> Your tasks:
1. In the forum thread, what voting-intention figure does the Opinium/Observer poll give the Conservatives?
2. Write the next post in the forum thread, following Peregrina's last comment.
═══ Page text ═══
Peregrina · 12/07/2020 11:23

I must confess when Gove wittered about 'We hold all the cards' I thought he meant that the world would come beating a path to our door. I didn't think he meant 'We are holding a gun to our head, and will decided when to pull the trigger.'

Silly me.

pointythings · 12/07/2020 11:24

Aye

smallaxe · 12/07/2020 11:50

I'm still not sure why Ashford was such a surprise - Damian Green here September 2019;

Presumably because this is at a different site and larger in scope.

Clavinova · 12/07/2020 12:03

Peregrina
I didn't think he meant 'We are holding a gun to our head, and will decide when to pull the trigger.'

This won't cheer you up (from HoneysuckIejasmine's poll ) - LibDems down 2%;

Opinium/Observer latest voting intention:

CON: 42% (+1)
LAB: 38% (+1)
LDM: 6% (-2)
SNP: 6% (+1)
GRN: 4% (=)

8-9 July
(Changes with 1 July)

HoneysuckIejasmine · 12/07/2020 12:07

No, Clavinova, I am not mixing you up for Cendrillion. That's why I said "here's a poll for Cendrillion". It's not always about you, you know.

Peregrina · 12/07/2020 12:08

As far as I am concerned anything which shows that Johnson and Cummings are doing their best to wreck the Tory party is good news.
═══ Provided data ═══
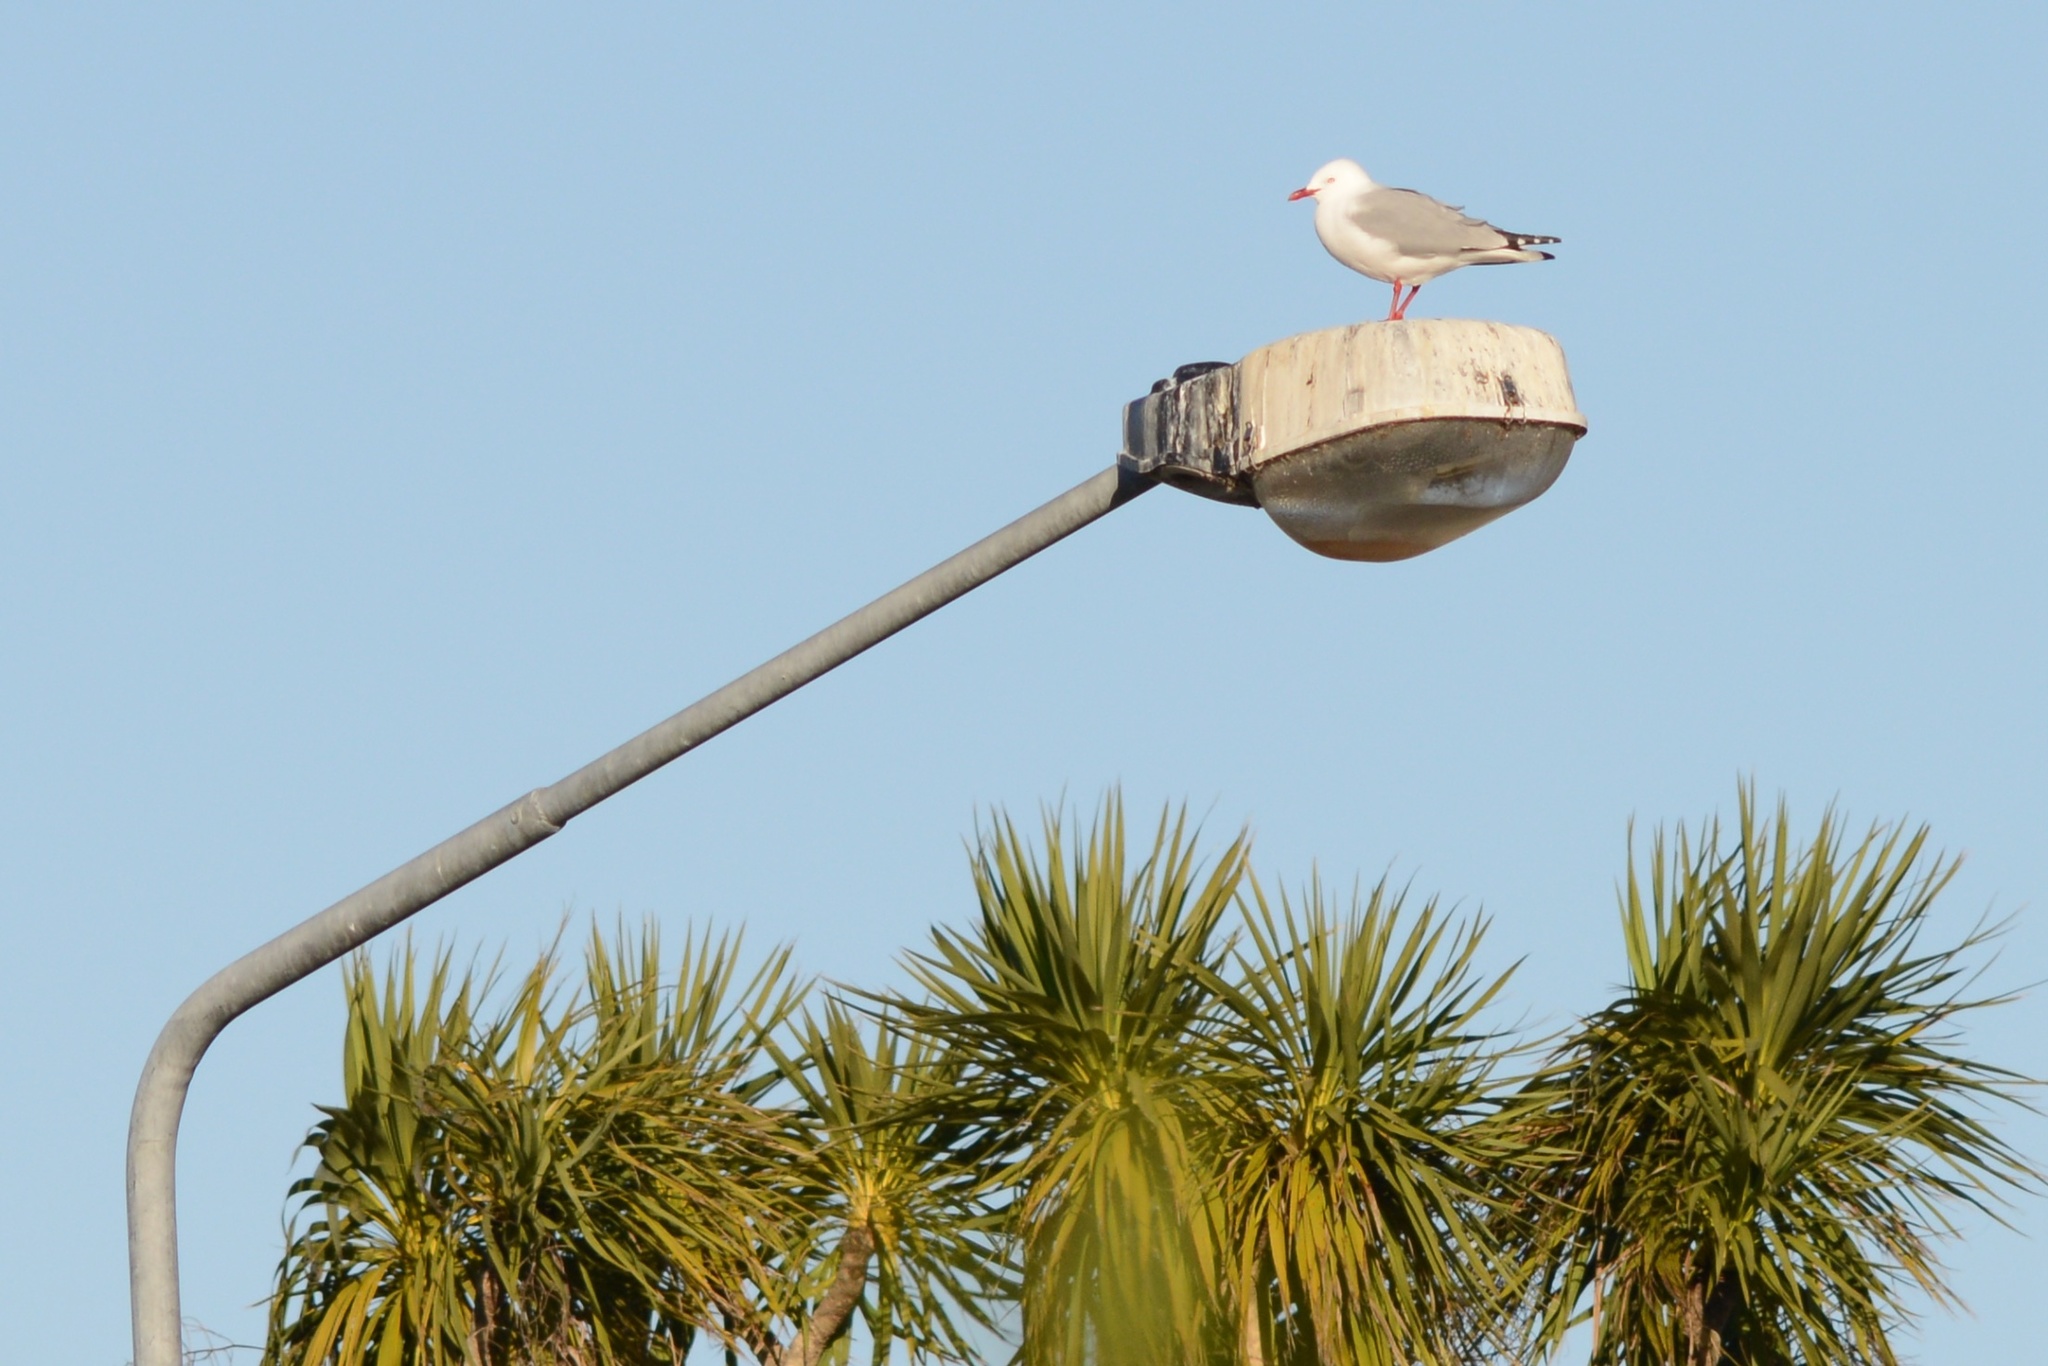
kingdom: Animalia
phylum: Chordata
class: Aves
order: Charadriiformes
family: Laridae
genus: Chroicocephalus
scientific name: Chroicocephalus novaehollandiae
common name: Silver gull
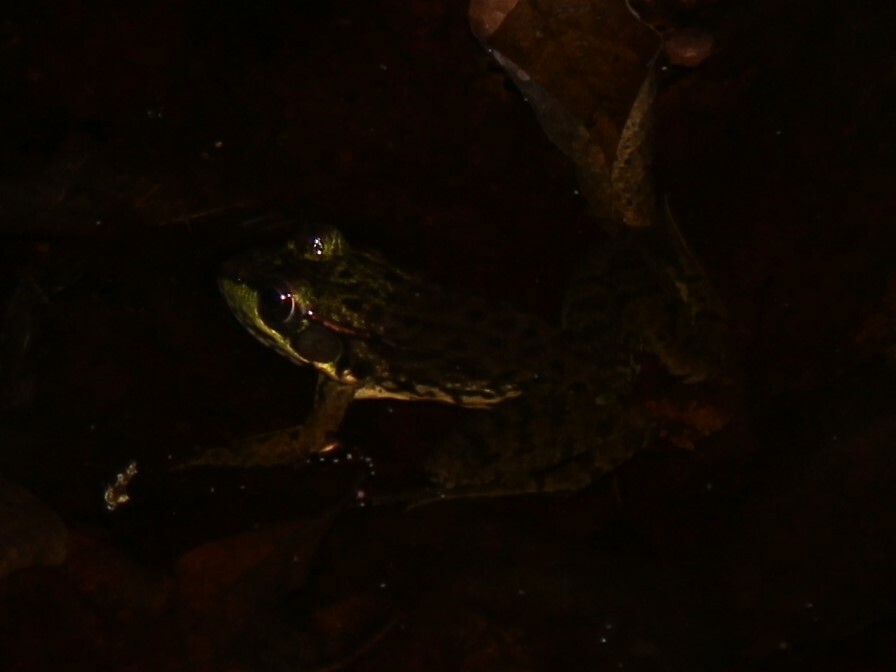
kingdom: Animalia
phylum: Chordata
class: Amphibia
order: Anura
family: Ranidae
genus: Lithobates
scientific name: Lithobates clamitans
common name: Green frog
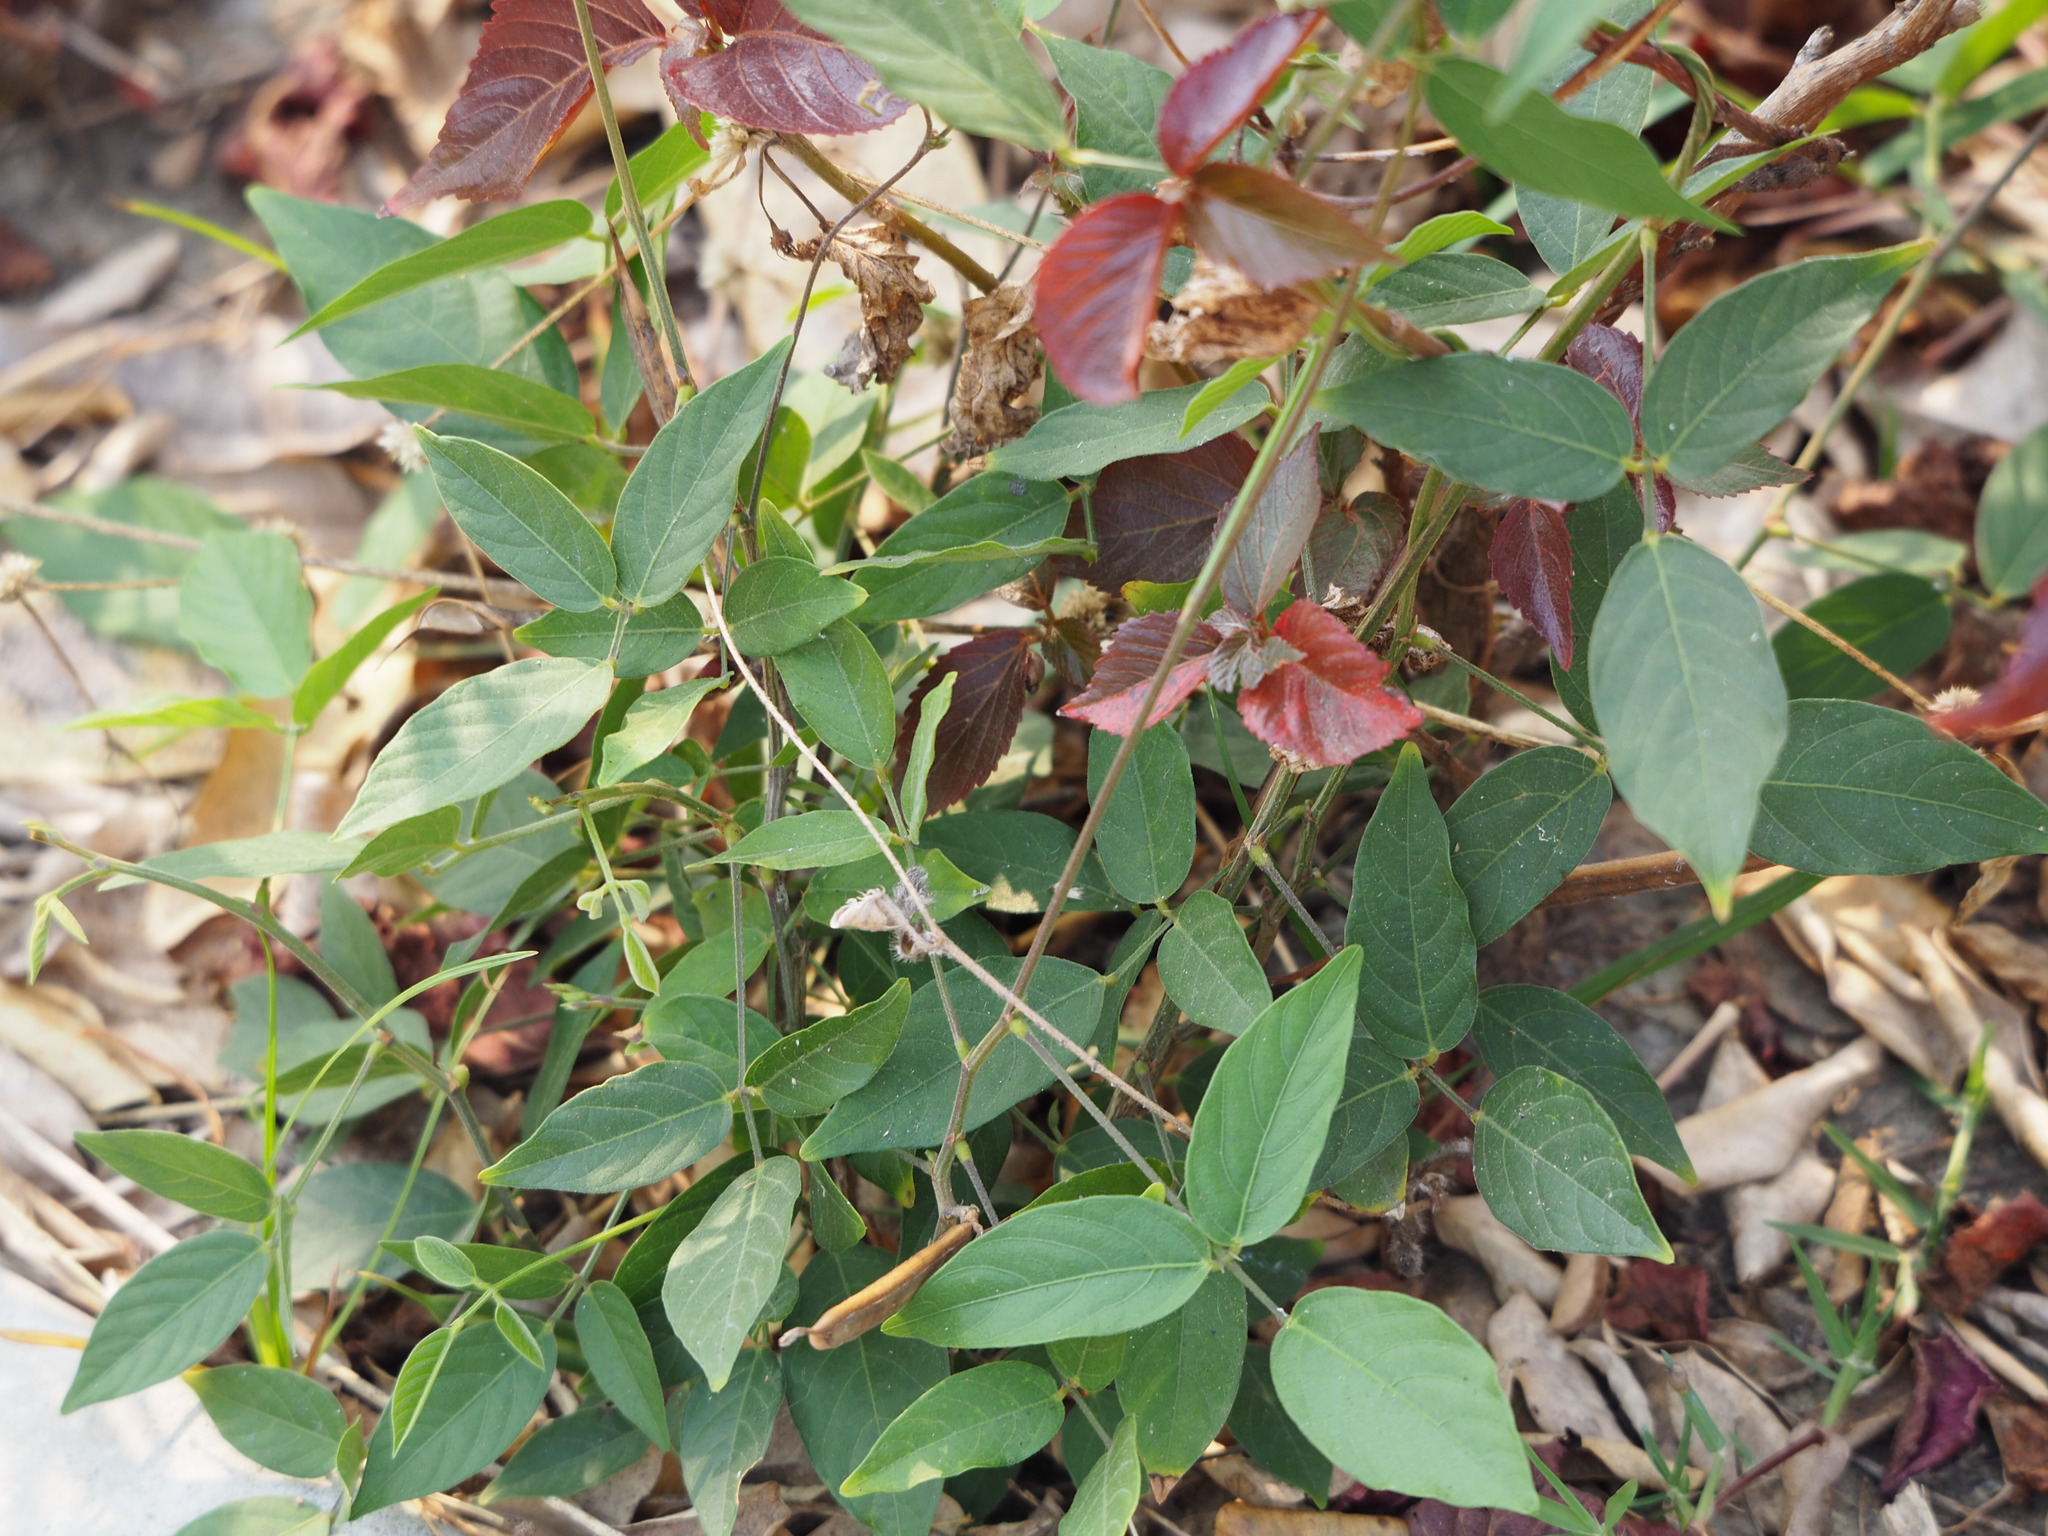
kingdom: Plantae
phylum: Tracheophyta
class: Magnoliopsida
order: Fabales
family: Fabaceae
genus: Calopogonium
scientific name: Calopogonium mucunoides
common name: Calopo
═══
> Numbered responses:
1. 42%, up 1 point.

2.
HoneysuckIejasmine · 12/07/2020 12:11

From the same link, curious that you didn't copy and paste the next bit...

Labour now stands four points behind the Conservatives overall, with the Tories on 42%, Labour on 38% and the Liberal Democrats on 6%. But this represents a remarkable turnaround from the end of March, just after Johnson announced a full lockdown and days before Starmer took charge, when the Tories were on 54%, 26 points ahead of Labour on 28%

So, Tories down 12% and Labour up 10%, since late March? Wink

BigChocFrenzy · 12/07/2020 12:25

Prime ministers invariably grow paranoid about any cabinet colleague who is talked up as an heir apparent

but BJ has not yet recovered whatever drive he once had and needs Rishi

  • who has looked a classy act from his first appearance.

V good self-marketing by Rishi, but he has the advantage of standing out as the only Cabinet mInister with the talent to do his job well

https://www.theguardian.com/commentisfree/2020/jul/12/rishi-sunak-is-an-unwelcome-reminder-to-boris-johnson-of-his-political-mortality

Sitting on the Commons frontbench while the golden boy had his latest day in the sun,
the prime minister’s leg jiggled uncontrollably as he chuntered “absolutely right”.

He has to live with it for the moment because Rishi Sunak is the one senior minister whom Tory MPs regard as unsackable.
The chancellor is the only member of an otherwise floundering government who is widely judged to have had a good coronavirus crisis.

Clavinova · 12/07/2020 12:44

curious that you didn't copy and paste the next bit

Curious that the Guardian's headline is;

"Keir Starmer beating Boris Johnson on all counts."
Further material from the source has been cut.